To do this, the water technician is going to use a dehumidifier. The dehumidifier pulls the air in and cools to the dew point temperature. This creates condensation, converting the moisture from vapor to liquid. This cools only the air in the dehumidifier so the room temperature stays warm and the water is either collected in a bucket and later dumped, or drained with a hose into a sink or tub.

We Employ Both Approaches at the Same Time

The longer your home is wet the greater the risk of increasing the damage to the building materials and the greater the risk of mold growth. We will evaluate the situation to give you the best approach for the fastest evaporation.

We want the air warm, as warm as possible. If people are not living in the house, perhaps after a hurricane, we will leave the air conditioner off. If people are living in the house we still need it to be livable, so the air conditioner will still run, but perhaps a few degrees higher than you are accustomed to so as to speed up the drying.

We will also deploy dehumidifiers to extract the water from there air. This is a very effective approach.

This is the basis for all of the techniques used by water mitigation specialists like Construemax. There are a whole host of ways to use these principles of fluid dynamics to manipulate the environmental conditions to effect a fast dry out of your home.

Barrier layers Slow the Conversion Process

When you see water droplets forming on the outside of a glass, you are watching condensation happen before your eyes. The surface of the glass is at or below the dew point. The cold contents cool the surface of the glass and the surface of the glass cools the air. It cannot hold the moisture anymore and droplets form on the surface. But it only happens to the air immediately touching the glass.

Wet surfaces that are drying also have a barrier layer. This is where the air touching the wet surface contains the most moisture and acts as a barrier. The amount of moisture in the air will diminish the further it is from the wet surface. Because the air has a lot of moisture, it hinders the evaporation process.

We Also Give Evaporation a Boost

The Construemax technician will use these fluid dynamic principles to accelerate the drying processes.

The barrier layer on the surface of the wet materials is the most saturated air, and the air at the exhaust of the dehumidifier is the driest air. To defeat that situation, your technician will strategically place air movers (a fancy word for fan) throughout the whole area that needs to be dried. You should expect to have at least three air movers per room. If there is a closet, there will likely be one in there too.

The idea of these fans is to move the air around to give the wet surfaces. By moving the dry air around the room to come in contact with the wet surfaces, you create a situation where there is more vapor pressure inside the wet materials than in the air. The path of least resistance for the moisture in the materials is to go into the air. The higher vapor pressure in the wet wood, sheetrock, and carpet will push the water into the low vapor pressure of the dry air.

When you do laundry, you put wet clothes in a hot dryer chamber. They tumble and the moisture evaporates. The wet air is blown outside through an exhaust vent.

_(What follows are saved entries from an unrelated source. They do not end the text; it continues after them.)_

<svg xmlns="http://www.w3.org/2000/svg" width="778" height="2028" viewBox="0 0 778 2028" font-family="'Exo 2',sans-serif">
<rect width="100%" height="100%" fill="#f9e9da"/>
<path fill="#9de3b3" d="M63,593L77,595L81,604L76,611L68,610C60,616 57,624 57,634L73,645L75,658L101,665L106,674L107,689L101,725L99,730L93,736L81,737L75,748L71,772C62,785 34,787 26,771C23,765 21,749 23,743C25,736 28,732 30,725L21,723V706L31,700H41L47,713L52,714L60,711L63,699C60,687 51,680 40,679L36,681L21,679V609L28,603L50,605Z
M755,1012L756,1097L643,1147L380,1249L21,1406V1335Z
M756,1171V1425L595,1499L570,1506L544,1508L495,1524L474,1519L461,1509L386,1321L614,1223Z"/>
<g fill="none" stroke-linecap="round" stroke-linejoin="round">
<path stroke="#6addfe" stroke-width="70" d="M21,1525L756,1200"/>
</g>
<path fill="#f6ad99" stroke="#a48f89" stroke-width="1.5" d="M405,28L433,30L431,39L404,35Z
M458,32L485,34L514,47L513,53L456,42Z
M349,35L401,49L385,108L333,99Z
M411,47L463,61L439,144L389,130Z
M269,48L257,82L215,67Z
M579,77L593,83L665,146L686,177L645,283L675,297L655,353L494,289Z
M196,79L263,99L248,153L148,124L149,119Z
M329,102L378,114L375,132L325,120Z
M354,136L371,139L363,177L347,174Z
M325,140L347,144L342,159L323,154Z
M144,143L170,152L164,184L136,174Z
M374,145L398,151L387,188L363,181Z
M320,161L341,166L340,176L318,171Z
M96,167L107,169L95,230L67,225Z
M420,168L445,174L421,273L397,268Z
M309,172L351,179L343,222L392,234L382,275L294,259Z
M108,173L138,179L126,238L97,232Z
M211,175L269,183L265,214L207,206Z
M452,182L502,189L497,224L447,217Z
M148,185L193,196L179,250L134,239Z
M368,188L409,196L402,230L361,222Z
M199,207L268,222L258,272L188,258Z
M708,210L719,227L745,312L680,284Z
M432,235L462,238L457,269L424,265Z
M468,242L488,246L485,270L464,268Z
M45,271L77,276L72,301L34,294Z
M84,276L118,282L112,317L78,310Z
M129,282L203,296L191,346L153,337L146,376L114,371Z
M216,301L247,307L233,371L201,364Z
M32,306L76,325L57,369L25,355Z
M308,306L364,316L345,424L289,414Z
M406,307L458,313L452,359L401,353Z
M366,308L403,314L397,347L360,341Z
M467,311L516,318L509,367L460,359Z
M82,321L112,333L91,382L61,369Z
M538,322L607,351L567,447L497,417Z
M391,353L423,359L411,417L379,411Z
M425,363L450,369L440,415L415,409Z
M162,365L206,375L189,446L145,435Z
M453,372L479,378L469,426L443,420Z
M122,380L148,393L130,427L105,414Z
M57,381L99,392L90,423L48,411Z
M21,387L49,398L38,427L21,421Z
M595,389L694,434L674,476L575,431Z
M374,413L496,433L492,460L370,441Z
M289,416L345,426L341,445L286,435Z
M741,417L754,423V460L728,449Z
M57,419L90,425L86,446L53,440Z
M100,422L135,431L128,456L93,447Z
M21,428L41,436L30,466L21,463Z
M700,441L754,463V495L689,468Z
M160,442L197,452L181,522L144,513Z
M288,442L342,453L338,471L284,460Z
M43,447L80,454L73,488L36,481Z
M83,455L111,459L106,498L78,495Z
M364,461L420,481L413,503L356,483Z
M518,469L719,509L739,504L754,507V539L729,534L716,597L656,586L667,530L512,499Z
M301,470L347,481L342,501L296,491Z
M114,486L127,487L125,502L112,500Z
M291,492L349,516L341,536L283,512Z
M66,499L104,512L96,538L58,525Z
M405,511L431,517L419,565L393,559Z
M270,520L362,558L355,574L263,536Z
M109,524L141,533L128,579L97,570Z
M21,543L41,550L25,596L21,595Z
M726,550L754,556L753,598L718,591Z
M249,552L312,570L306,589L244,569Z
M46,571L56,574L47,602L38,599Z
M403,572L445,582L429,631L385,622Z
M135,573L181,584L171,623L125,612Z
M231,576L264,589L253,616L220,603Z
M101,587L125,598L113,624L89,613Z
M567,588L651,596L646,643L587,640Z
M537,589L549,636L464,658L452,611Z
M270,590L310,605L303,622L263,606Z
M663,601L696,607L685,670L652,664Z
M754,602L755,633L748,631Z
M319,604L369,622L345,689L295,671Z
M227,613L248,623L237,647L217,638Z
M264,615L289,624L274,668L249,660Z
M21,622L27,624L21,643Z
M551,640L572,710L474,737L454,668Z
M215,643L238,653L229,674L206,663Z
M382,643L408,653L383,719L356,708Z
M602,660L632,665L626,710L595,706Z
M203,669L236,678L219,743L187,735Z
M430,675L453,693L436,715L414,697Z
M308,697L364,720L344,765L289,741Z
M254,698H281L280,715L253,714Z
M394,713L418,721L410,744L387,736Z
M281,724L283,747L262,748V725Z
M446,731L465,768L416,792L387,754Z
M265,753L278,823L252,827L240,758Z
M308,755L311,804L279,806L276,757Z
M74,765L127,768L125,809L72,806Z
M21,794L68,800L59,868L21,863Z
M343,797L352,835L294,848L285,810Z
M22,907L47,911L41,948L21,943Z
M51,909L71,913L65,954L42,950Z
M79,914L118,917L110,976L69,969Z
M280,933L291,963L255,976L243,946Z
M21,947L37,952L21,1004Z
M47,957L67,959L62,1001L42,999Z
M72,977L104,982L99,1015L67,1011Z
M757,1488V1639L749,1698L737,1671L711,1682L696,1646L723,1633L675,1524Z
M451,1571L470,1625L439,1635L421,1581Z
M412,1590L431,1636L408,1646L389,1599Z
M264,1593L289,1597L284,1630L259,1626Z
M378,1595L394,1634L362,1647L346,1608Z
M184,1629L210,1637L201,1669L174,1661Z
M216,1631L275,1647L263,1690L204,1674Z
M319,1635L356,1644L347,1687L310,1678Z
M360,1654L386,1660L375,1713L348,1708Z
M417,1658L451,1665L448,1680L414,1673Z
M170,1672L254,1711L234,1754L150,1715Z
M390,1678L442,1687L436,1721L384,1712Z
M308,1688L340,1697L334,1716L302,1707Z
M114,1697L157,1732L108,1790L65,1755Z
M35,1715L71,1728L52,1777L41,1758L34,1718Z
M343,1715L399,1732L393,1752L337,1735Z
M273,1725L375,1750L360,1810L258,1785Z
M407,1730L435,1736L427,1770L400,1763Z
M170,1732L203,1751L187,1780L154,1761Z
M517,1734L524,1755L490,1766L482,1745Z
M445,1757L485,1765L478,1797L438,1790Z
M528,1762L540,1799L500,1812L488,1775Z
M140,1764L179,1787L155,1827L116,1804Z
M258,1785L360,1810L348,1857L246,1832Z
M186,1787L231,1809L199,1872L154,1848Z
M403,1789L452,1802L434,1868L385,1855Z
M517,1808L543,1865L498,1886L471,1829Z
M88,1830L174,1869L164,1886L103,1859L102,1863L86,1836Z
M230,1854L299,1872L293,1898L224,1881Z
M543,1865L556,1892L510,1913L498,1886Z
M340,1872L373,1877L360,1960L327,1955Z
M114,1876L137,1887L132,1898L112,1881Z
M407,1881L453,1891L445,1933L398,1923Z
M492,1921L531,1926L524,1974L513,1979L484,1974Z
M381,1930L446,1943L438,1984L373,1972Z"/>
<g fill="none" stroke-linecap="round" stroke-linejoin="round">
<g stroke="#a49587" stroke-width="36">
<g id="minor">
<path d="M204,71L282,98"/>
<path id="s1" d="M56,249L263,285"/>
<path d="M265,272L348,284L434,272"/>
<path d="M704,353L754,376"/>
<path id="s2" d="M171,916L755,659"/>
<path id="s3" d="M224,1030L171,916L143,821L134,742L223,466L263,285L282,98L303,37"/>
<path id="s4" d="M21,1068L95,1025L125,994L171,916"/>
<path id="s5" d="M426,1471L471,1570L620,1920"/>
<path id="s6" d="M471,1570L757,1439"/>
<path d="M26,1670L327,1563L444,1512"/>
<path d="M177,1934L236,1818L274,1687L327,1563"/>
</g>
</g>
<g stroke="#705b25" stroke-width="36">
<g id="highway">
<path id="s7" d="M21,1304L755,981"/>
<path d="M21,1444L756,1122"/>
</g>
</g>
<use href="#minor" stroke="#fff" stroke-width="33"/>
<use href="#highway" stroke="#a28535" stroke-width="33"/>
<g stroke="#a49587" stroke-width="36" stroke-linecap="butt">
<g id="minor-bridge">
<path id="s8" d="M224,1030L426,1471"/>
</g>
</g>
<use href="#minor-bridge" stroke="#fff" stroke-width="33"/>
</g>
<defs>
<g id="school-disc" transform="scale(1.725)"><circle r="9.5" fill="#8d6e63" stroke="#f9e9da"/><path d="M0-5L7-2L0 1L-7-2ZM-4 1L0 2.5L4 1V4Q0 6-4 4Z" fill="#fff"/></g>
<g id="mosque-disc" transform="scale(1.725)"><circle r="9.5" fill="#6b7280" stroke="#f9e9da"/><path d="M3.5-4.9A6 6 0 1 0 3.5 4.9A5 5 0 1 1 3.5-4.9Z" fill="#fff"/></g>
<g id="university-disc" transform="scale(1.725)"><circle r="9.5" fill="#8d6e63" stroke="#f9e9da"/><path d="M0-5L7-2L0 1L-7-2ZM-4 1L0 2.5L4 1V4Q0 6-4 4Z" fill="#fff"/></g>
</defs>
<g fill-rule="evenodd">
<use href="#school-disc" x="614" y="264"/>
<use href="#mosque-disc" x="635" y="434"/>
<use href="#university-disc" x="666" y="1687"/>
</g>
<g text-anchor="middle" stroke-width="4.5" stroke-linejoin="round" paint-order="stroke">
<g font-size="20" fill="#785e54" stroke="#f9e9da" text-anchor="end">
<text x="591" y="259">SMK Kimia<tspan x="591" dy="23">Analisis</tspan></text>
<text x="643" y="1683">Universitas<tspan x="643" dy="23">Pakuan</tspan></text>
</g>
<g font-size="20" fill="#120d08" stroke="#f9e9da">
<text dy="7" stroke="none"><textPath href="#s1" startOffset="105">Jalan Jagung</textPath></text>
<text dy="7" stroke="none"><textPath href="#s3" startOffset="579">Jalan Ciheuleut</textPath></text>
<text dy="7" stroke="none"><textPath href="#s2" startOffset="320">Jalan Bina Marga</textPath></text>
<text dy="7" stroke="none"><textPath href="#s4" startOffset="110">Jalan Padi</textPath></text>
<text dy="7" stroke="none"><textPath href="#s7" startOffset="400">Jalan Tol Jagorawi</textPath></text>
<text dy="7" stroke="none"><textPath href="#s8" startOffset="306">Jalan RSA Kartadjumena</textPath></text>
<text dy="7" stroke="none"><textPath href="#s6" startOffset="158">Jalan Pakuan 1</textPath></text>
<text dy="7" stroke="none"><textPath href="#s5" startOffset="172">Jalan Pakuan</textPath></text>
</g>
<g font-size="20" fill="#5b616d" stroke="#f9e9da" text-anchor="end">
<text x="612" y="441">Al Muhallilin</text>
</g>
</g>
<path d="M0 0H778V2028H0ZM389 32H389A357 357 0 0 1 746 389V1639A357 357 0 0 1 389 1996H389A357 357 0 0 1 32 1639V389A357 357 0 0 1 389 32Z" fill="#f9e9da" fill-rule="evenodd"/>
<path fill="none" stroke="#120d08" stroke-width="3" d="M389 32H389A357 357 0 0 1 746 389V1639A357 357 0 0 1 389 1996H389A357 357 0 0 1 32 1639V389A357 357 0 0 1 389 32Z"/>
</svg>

That tumbling provides the same effect as air moving that we do with fans.

Conclusion

In the simplest terms, drying your home after a water disaster is simply a process of evaporation. There is a science to it and our expert technicians employ a variety of techniques to speed up the evaporation process. In addition to strategically placing air movers and dehumidifiers, our technicians will monitor progress daily. We measure moisture levels, temperature, and humidity inside and outside the home. With all of these measurements, we use our skills, equipment, and experience to dry your home so it is ready to be restored to its previous condition.